De wetenschap weet alleen maar het dorre verhaal te vertellen dat alles toeval is, dat we hier zomaar toevallig op aarde zijn beland en dat we bestaan uit stofjes en cellen die zomaar in de knoei kunnen raken. Dan heb je botte pech. Er is nu eenmaal geen rechtvaardigheid in de wereld, dus moet je altijd vechten en op je hoede zijn.
Alle wijze mannen en vrouwen op aarde daarentegen hebben altijd verteld dat er geen mus van het dak valt zonder dat het geweten wordt door de allerhoogste scheppende intelligentie, de bron van al het bestaan. Simpel uitgedrukt: wij zijn in hogere handen en daar kun je helemaal niet uit vallen. Nog korter: het leven is goed.

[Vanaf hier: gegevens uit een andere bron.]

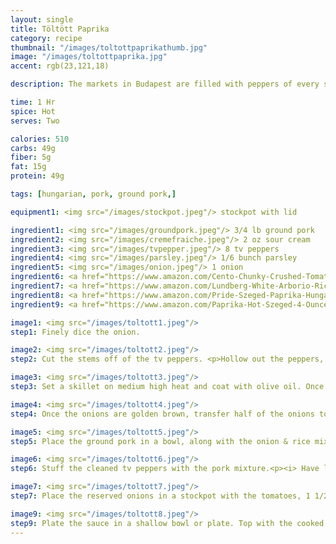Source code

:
 ```yaml
---
layout: single
title: Töltött Paprika
category: recipe
thumbnail: "/images/toltottpaprikathumb.jpg"
image: "/images/toltottpaprika.jpg"
accent: rgb(23,121,18)

description: The markets in Budapest are filled with peppers of every shape, size and color. We've used tölteni való paprika; commonly known as TV peppers in Hungary and stuffed them with pork, rice and onions and cooked them in a smoked paprika tomato sauce.

time: 1 Hr
spice: Hot
serves: Two

calories: 510
carbs: 49g
fiber: 5g
fat: 15g
protein: 49g

tags: [hungarian, pork, ground pork,]

equipment1: <img src="/images/stockpot.jpeg"/> stockpot with lid

ingredient1: <img src="/images/groundpork.jpeg"/> 3/4 lb ground pork
ingredient2: <img src="/images/cremefraiche.jpeg"/> 2 oz sour cream
ingredient3: <img src="/images/tvpepper.jpeg"/> 8 tv peppers
ingredient4: <img src="/images/parsley.jpeg"/> 1/6 bunch parsley
ingredient5: <img src="/images/onion.jpeg"/> 1 onion
ingredient6: <a href="https://www.amazon.com/Cento-Chunky-Crushed-Tomatoes-28-Ounce/dp/B002C4C5RS/ref=as_li_ss_tl?s=grocery&ie=UTF8&qid=1489080214&sr=1-4&keywords=cento+tomatoes&th=1&linkCode=ll1&tag=cilalime09-20&linkId=df9af63b9dfc440228b10e89f37ffa73"><img src="/images/pureedtomatoes.jpeg"/> 1 c pureed tomatoes </a>
ingredient7: <a href="https://www.amazon.com/Lundberg-White-Arborio-Rice-Ounce/dp/B00CAWG8PC/ref=as_li_ss_tl?rps=1&ie=UTF8&qid=1489080024&sr=8-5&keywords=arborio+rice&refinements=p_85:2470955011&th=1&linkCode=ll1&tag=cilalime09-20&linkId=0908c0fd241173670bbefeb289a2ce96"><img src="/images/arborio.jpeg"/> 1/4 c short grain rice </a>
ingredient8: <a href="https://www.amazon.com/Pride-Szeged-Paprika-Hungarian-Sweet/dp/B00WU1OCWO/ref=as_li_ss_tl?s=grocery&ie=UTF8&qid=1489080100&sr=1-3&keywords=sweet+paprika&linkCode=ll1&tag=cilalime09-20&linkId=6a78376914dbc3dcd38a50959529712b"><img src="/images/paprika.jpeg"/> 2 tsp sweet paprika </a>
ingredient9: <a href="https://www.amazon.com/Paprika-Hot-Szeged-4-Ounce/dp/B000LRG0W4/ref=as_li_ss_tl?_encoding=UTF8&pd_rd_i=B000LRG0W4&pd_rd_r=DTDDD4B468MKGM3XKE9G&pd_rd_w=P9vsc&pd_rd_wg=SHgyG&psc=1&refRID=DTDDD4B468MKGM3XKE9G&linkCode=ll1&tag=cilalime09-20&linkId=b50dfe292570d366bd55b850da752c2e"><img src="/images/pimenton.jpeg"/> 1 tsp hot paprika </a>

image1: <img src="/images/toltott1.jpeg"/>
step1: Finely dice the onion.

image2: <img src="/images/toltott2.jpeg"/>
step2: Cut the stems off of the tv peppers. <p>Hollow out the peppers, removing all inner membranes and seeds.</p><p><i> These peppers are hot! Try to avoid direct contact with seeds. </i></p>

image3: <img src="/images/toltott3.jpeg"/>
step3: Set a skillet on medium high heat and coat with olive oil. Once the olive oil is hot add the onions and saute until golden brown.

image4: <img src="/images/toltott4.jpeg"/>
step4: Once the onions are golden brown, transfer half of the onions to a bowl for later use.<p> Add the rice to the remaining onions along with 1 cup of water. Stir occasionally until all the water has evaporated. </p>

image5: <img src="/images/toltott5.jpeg"/>
step5: Place the ground pork in a bowl, along with the onion & rice mixture, half of the sweet paprika, and 1/4 tsp of salt. Mix.

image6: <img src="/images/toltott6.jpeg"/>
step6: Stuff the cleaned tv peppers with the pork mixture.<p><i> Have leftover meat? Form a meatball to cook in the tomato broth along with the peppers.</i></p>

image7: <img src="/images/toltott7.jpeg"/>
step7: Place the reserved onions in a stockpot with the tomatoes, 1 1/2 cups of water, 1/4 tsp of salt, hot paprika, the remaining sweet paprika and filled peppers. <p> Cover the stockpot with the lid, place on medium heat, and cook for 20 minutes. </p><p>After 20 minutes have lapsed, transfer the peppers from the stockpot to a plate. Keep the stockpot on medium heat and cook uncovered until the sauce thickens, approx. 5-7 minutes.</p>

image9: <img src="/images/toltott8.jpeg"/>
step9: Plate the sauce in a shallow bowl or plate. Top with the cooked peppers, accent with the parsley, and serve with the cream.
---
```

Het geheim van meer levenslust
Maar hoe voel je dat? Hoe wordt dat innerlijke weten een voelen, een klaterende bron van levenslust en energie? Door in het hier en nu, en in je lichaam – dat komt bijna op hetzelfde neer – aanwezig te zijn. Ga maar na: is je leven in het hier en nu niet altijd een heel stuk aangenamer dan in je angstige of boze rondzoemende gedachten? Die tachtig procent volheid en rijkdom zijn hier en nu lijfelijk aanwezig. De twintig procent die ontbreken, zitten schimmig in je hoofd.
Tintelende levenslust begint met een tintelend levensgevoel in je lijf. Optimisme borrelt op uit je longen die je vult met frisse lucht, uit je bloed dat stroomt, uit je hart dat dapper doorklopt. Verrukking en verbazing komen voort uit zintuiglijk genot.
Dus voel de zon op je gezicht en weet dat het leven goed is. Hoor het ruisen van de regen en wees dankbaar voor de dag. Aai de poes en luister naar het zingen van de vogels. Ga een eindje lopen, zet je voeten stevig neer op Moeder Aarde en laat je zorgen in de bodem zakken. Omarm een geliefde, doe een dansje met een kind en lach naar iedereen die je tegenkomt. Weet dat je een klein uitlopertje bent van het leven zelf, het leven dat altijd bruist en stroomt, als een eindeloze fontein van levenslust.